**What the task requires**
Please copy out the text of every row below word for word, leaving out the picture markers.

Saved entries

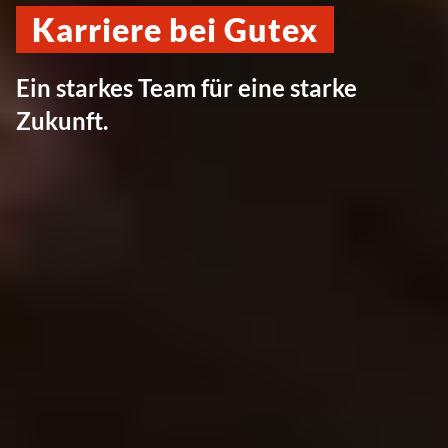
Karriere bei Gutex
Ein starkes Team für eine starke
Zukunft.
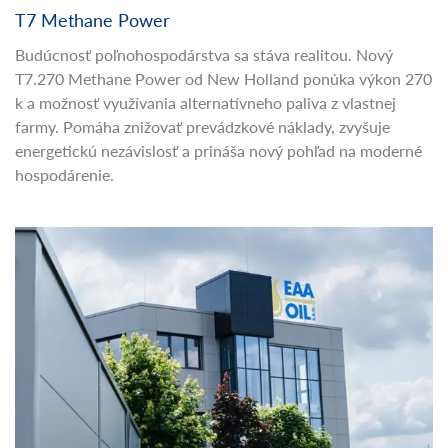
T7 Methane Power
Budúcnosť poľnohospodárstva sa stáva realitou. Nový
T7.270 Methane Power od New Holland ponúka výkon 270
k a možnosť využívania alternatívneho paliva z vlastnej
farmy. Pomáha znižovať prevádzkové náklady, zvyšuje
energetickú nezávislosť a prináša nový pohľad na moderné
hospodárenie.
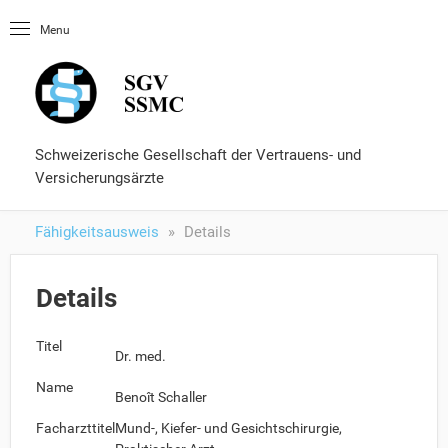
Startseite
Menu
OLUtool
Nachschlagewerke
Fähigkeitsausweis
Formulare und Services
Schweizerische Gesellschaft der Vertrauens- und
Versicherungsärzte
Fähigkeitsausweis
Details
Details
Titel
Dr. med.
Name
Benoît Schaller
Facharzttitel
Mund-, Kiefer- und Gesichtschirurgie,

**Completed task**
Karriere bei Gutex
Ein starkes Team für eine starke
Zukunft.
T7 Methane Power
Budúcnosť poľnohospodárstva sa stáva realitou. Nový
T7.270 Methane Power od New Holland ponúka výkon 270
k a možnosť využívania alternatívneho paliva z vlastnej
farmy. Pomáha znižovať prevádzkové náklady, zvyšuje
energetickú nezávislosť a prináša nový pohľad na moderné
hospodárenie.
Startseite
Menu
OLUtool
Nachschlagewerke
Fähigkeitsausweis
Formulare und Services
Schweizerische Gesellschaft der Vertrauens- und
Versicherungsärzte
Fähigkeitsausweis
Details
Details
Titel
Dr. med.
Name
Benoît Schaller
Facharzttitel
Mund-, Kiefer- und Gesichtschirurgie,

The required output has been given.